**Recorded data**
⁂
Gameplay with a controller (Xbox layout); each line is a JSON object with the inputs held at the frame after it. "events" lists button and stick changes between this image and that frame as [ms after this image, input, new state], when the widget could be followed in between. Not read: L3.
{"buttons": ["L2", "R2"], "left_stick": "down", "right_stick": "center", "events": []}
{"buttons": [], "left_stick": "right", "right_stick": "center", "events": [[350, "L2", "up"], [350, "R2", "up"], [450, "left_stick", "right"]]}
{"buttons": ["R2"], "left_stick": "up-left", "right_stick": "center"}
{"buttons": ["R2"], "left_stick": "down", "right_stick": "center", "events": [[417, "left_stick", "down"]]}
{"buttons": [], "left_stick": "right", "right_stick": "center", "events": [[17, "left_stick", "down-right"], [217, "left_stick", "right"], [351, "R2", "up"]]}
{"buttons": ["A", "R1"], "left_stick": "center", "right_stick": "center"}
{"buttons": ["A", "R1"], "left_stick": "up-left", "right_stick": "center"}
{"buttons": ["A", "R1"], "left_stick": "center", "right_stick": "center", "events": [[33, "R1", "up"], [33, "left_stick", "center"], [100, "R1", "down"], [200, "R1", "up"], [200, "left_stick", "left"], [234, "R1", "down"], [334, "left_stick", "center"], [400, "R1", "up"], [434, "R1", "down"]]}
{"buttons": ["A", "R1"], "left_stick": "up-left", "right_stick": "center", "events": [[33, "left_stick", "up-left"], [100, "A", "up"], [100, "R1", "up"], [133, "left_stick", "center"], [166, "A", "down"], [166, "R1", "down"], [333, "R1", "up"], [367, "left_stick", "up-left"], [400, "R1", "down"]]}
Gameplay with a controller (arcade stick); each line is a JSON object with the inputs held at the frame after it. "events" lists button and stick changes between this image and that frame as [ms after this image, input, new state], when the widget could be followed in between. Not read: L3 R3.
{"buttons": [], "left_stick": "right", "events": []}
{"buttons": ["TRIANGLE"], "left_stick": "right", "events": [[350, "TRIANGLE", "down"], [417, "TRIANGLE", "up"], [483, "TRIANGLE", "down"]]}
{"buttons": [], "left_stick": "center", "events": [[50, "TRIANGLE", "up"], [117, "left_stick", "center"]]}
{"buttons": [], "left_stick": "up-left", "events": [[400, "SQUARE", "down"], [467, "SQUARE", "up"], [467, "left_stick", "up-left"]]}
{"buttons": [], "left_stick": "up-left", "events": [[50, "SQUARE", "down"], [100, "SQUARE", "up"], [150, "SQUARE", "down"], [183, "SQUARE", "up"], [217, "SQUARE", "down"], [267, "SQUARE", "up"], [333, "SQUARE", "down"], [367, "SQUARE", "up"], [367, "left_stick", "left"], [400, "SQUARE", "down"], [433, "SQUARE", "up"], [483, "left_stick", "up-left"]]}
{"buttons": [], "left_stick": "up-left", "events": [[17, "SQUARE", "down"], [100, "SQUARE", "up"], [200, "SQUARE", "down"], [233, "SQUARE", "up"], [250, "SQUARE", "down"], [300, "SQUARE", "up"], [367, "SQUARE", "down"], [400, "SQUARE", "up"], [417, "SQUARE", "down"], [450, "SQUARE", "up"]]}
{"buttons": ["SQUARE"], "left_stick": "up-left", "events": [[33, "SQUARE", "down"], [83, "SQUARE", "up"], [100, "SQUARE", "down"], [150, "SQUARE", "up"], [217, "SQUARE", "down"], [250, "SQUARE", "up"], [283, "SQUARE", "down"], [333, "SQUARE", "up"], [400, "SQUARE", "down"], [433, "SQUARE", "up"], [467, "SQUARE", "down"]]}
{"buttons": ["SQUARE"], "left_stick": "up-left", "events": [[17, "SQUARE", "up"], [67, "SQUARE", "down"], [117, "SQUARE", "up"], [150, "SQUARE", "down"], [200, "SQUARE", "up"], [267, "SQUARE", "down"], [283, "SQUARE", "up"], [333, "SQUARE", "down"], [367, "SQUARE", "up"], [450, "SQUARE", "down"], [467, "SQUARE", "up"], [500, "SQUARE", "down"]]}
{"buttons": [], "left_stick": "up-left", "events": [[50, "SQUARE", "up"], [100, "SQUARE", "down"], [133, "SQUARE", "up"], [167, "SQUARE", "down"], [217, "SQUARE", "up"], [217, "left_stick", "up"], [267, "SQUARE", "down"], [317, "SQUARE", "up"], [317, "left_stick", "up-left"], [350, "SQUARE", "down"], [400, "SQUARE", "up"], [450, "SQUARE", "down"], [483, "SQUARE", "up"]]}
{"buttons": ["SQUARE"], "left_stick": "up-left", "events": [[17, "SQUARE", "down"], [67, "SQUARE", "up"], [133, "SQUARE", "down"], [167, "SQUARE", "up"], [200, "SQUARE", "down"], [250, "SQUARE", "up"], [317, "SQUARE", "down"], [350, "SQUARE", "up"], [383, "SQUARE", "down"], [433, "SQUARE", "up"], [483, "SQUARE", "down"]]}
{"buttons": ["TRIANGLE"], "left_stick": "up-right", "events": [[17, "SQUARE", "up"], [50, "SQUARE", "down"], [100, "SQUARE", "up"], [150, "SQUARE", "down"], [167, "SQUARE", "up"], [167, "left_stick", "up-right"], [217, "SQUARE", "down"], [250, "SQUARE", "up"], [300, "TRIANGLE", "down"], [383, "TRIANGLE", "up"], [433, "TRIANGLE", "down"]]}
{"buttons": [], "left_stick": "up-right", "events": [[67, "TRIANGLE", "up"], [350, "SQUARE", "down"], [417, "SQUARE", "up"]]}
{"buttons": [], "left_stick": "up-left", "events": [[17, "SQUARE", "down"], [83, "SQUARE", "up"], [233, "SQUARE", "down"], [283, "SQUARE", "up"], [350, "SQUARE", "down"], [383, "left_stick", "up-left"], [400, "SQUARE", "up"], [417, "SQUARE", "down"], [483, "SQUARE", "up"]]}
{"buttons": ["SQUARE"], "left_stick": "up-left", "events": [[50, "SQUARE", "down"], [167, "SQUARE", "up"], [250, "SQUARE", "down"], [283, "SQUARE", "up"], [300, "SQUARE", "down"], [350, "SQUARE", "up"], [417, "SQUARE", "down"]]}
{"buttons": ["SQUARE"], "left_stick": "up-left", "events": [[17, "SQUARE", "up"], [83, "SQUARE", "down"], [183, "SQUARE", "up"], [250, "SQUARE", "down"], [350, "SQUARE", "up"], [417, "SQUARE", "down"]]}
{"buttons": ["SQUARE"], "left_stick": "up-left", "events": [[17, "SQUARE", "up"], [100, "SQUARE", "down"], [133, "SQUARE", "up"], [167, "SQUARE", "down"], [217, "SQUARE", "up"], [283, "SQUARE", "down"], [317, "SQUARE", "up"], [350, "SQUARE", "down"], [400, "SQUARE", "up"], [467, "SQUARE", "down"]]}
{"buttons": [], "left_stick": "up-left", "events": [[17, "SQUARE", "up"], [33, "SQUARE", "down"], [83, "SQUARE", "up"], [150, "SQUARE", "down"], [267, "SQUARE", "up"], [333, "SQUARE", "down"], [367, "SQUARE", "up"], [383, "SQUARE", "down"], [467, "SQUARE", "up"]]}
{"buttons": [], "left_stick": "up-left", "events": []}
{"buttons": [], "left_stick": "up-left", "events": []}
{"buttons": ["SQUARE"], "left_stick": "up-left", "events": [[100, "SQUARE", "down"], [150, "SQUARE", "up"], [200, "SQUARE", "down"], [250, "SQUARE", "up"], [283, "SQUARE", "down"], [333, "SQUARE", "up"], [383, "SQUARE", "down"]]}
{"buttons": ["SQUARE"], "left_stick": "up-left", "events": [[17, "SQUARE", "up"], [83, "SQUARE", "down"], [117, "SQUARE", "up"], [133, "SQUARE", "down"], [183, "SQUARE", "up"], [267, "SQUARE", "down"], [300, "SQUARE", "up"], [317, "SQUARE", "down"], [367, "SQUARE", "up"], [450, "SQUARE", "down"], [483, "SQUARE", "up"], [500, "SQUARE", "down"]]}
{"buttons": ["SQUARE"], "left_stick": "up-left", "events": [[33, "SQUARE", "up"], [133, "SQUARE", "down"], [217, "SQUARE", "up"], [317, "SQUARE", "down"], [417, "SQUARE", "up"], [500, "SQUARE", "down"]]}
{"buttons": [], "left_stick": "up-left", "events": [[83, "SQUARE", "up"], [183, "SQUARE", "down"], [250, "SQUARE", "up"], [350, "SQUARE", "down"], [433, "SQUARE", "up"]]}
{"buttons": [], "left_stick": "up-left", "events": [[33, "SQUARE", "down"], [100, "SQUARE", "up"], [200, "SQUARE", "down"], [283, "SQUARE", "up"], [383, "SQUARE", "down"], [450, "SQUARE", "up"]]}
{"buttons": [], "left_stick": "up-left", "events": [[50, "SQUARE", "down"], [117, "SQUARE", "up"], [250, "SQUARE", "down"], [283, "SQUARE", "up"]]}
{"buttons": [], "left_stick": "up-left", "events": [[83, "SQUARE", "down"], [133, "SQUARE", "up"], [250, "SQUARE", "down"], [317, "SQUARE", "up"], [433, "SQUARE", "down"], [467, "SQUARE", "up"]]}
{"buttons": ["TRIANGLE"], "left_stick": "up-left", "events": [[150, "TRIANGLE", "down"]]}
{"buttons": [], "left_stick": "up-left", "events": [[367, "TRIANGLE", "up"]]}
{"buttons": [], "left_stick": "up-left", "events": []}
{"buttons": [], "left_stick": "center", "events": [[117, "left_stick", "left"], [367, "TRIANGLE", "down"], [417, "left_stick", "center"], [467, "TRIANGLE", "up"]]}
⁂
Work through the records line by line, and once you reach the final line, report only how many held "image".

2